Family businesses are not immune to fraud and can be run to the ground if not properly oversighted.
However, a large majority of family businesses face one kind of universal challenge. They are vulnerable to fraud by the owner/owners.
This can be attributed to the fact that family businesses are synonymous with two fundamental principles.
One is that family business entities more often than not operate on trust. Two is that it is hard holding the principal owner of a family business to account. Family members find it extremely difficult to question the person who built the business from scratch.
Business Today examines some of the loopholes that relatives exploit to commit fraud in family businesses.
If there is something Kenyans should learn from the recent collapse of Nakumatt is that drawing working capital or acquiring loans unprocedurally from a family business is as good as the beginning of the end.
Ex-chief executive Atul Shah and his son, the only directors of the formerly popular retailer drew Ksh1 billion interest-free loans which could not be recovered by the administrator after the company collapsed as the two claimed they were financially distressed.
Drawings are withdrawals of cash or other assets from a business by the business owners.
Drawings, done correctly, are not a bad thing but become a business sin when abused or when not done in the best interests of the business.
Failure to account for/ misrepresentation of drawings is usually the first step down the slippery slope of fraud in family-run businesses.
Perhaps one of the most old school ways of theft in business.
Business owners or rather people involved in a family business might be tempted to manufacture non-exsistent expenses to service their own greed.
Assuming a family runs hardware and one family member has been sent to fetch stock from a supplier but during the trip, the relative in question feels like they need to sleep in a five-star hotel and transfers that cost to the business by inflating the cost of the fuel.
That automatically becomes a cooked expense.
Climbing up the Income Statement
It is profit after tax, typically, from which dividends are paid.
The owner of a loss-making company would have no profit after tax from which to make a dividend distribution.
Such an owner may choose to insert themselves higher and higher in the income statement, by becoming a supplier to the loss-making business at either expense or cost of sales level.
This enables them to extract value before a profit has been realised.
If transactions between related entities are not done at arm’s length, such as if, for example, the related entity supplier to the loss-making business charges that loss-making business a higher-than-market price for its supplies, this could very well represent fraudulent value extraction.
It is a common practice for well-performing family businesses to pay their directors.
However, this should be done professionally in that the salaries paid should be consumerate to work done and reflect the financial position of the business.
In instances where companies with such employment benefits are family-run or owned, the risk of fraud can be higher.
Financial Statement Fraud
All these types of fraud eventually catch up with the culprits.

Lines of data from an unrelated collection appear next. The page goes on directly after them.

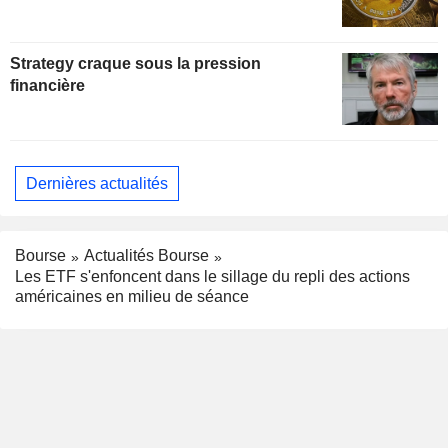
Strategy craque sous la pression
financière
Dernières actualités
Bourse
Actualités Bourse
Les ETF s'enfoncent dans le sillage du repli des actions
américaines en milieu de séance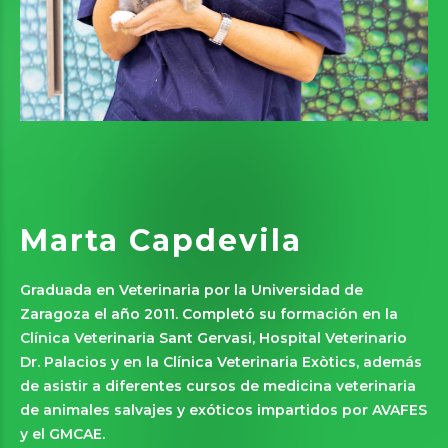
Marta Capdevila
Graduada en Veterinaria por la Universidad de
Zaragoza el año 2011. Completó su formación en la
Clínica Veterinaria Sant Gervasi, Hospital Veterinario
Dr. Palacios y en la Clínica Veterinaria Exòtics, además
de asistir a diferentes cursos de medicina veterinaria
de animales salvajes y exóticos impartidos por AVAFES
y el GMCAE.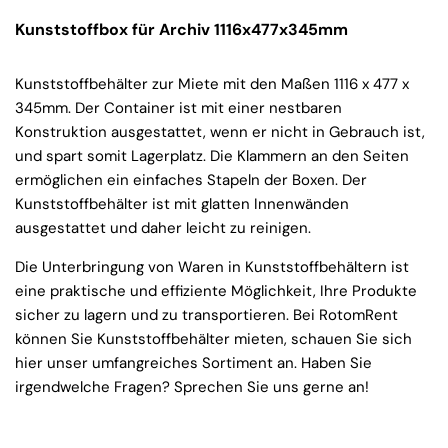
Kunststoffbox für Archiv 1116x477x345mm
Kunststoffbehälter zur Miete mit den Maßen 1116 x 477 x
345mm. Der Container ist mit einer nestbaren
Konstruktion ausgestattet, wenn er nicht in Gebrauch ist,
und spart somit Lagerplatz. Die Klammern an den Seiten
ermöglichen ein einfaches Stapeln der Boxen. Der
Kunststoffbehälter ist mit glatten Innenwänden
ausgestattet und daher leicht zu reinigen.
Die Unterbringung von Waren in Kunststoffbehältern ist
eine praktische und effiziente Möglichkeit, Ihre Produkte
sicher zu lagern und zu transportieren. Bei RotomRent
können Sie Kunststoffbehälter mieten, schauen Sie sich
hier unser umfangreiches Sortiment an. Haben Sie
irgendwelche Fragen? Sprechen Sie uns gerne an!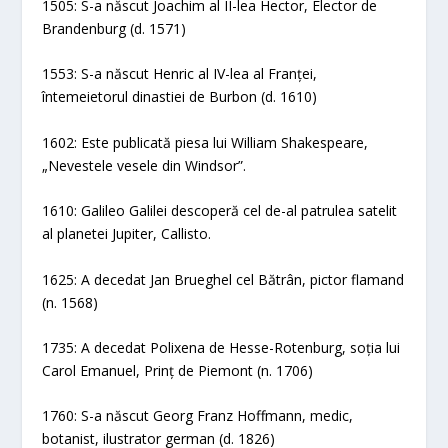
1505: S-a născut Joachim al II-lea Hector, Elector de
Brandenburg (d. 1571)
1553: S-a născut Henric al IV-lea al Franței,
întemeietorul dinastiei de Burbon (d. 1610)
1602: Este publicată piesa lui William Shakespeare,
„Nevestele vesele din Windsor”.
1610: Galileo Galilei descoperă cel de-al patrulea satelit
al planetei Jupiter, Callisto.
1625: A decedat Jan Brueghel cel Bătrân, pictor flamand
(n. 1568)
1735: A decedat Polixena de Hesse-Rotenburg, soția lui
Carol Emanuel, Prinț de Piemont (n. 1706)
1760: S-a născut Georg Franz Hoffmann, medic,
botanist, ilustrator german (d. 1826)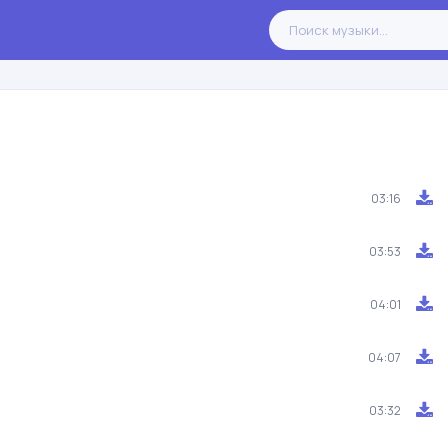
03:16
03:53
04:01
04:07
03:32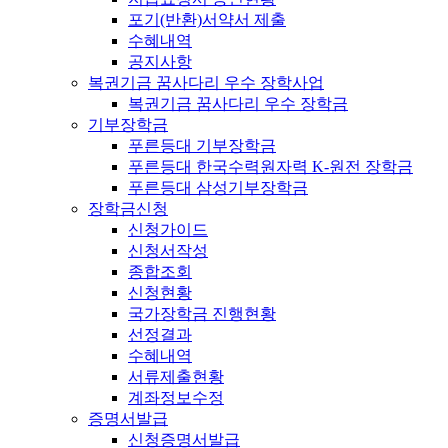
포기(반환)서약서 제출
수혜내역
공지사항
복권기금 꿈사다리 우수 장학사업
복권기금 꿈사다리 우수 장학금
기부장학금
푸른등대 기부장학금
푸른등대 한국수력원자력 K-원전 장학금
푸른등대 삼성기부장학금
장학금신청
신청가이드
신청서작성
종합조회
신청현황
국가장학금 진행현황
선정결과
수혜내역
서류제출현황
계좌정보수정
증명서발급
신청증명서발급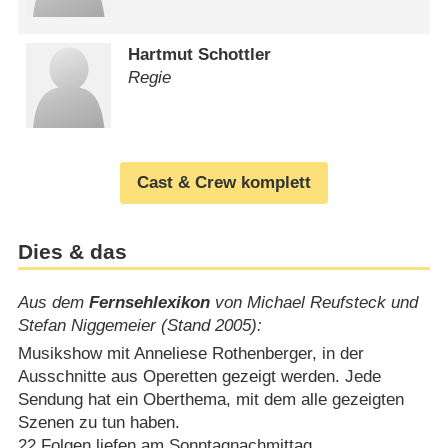
Hartmut Schottler
Regie
Cast & Crew komplett
Dies & das
Aus dem
Fernsehlexikon
von Michael Reufsteck und
Stefan Niggemeier (Stand 2005):
Musikshow mit Anneliese Rothenberger, in der
Ausschnitte aus Operetten gezeigt werden. Jede
Sendung hat ein Oberthema, mit dem alle gezeigten
Szenen zu tun haben.
22 Folgen liefen am Sonntagnachmittag.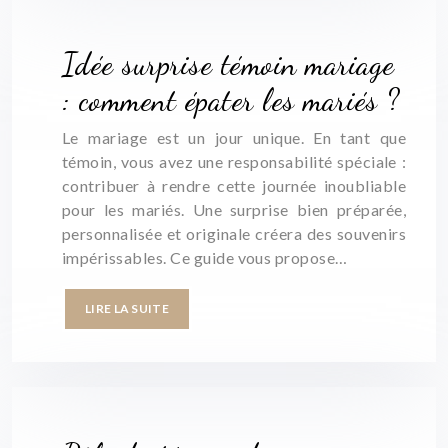
Idée surprise témoin mariage
: comment épater les mariés ?
Le mariage est un jour unique. En tant que
témoin, vous avez une responsabilité spéciale :
contribuer à rendre cette journée inoubliable
pour les mariés. Une surprise bien préparée,
personnalisée et originale créera des souvenirs
impérissables. Ce guide vous propose…
LIRE LA SUITE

That leaves them with no other option but to collude with accountants. To cover their tracks, the accountant is asked to bury important financial information or to misstate it which is equivalent to financial statement fraud.
Another way financial fraud is committed is when a family member without the relevant qualifications is put in a senior management position.
This puts the family member under serious pressure to perform. The pressure can force the family member to misstate financial information to cover up their underperformance.
How To Avoid This
Fraud in family businesses can be avoided by
1 Ensuring owners hold regular meetings to strengthen interpersonal bonds, and to ensure that there is agreement on key matters, such as strategy and/or key management personnel hiring decisions.
2 Ensuring family-run businesses are run independently and with professional management advice past a certain size.
3 Ensuring key elements of corporate governance such as an empowered internal audit department that reports directly to the board audit committee, and a strong and well-enforced system of internal controls are established.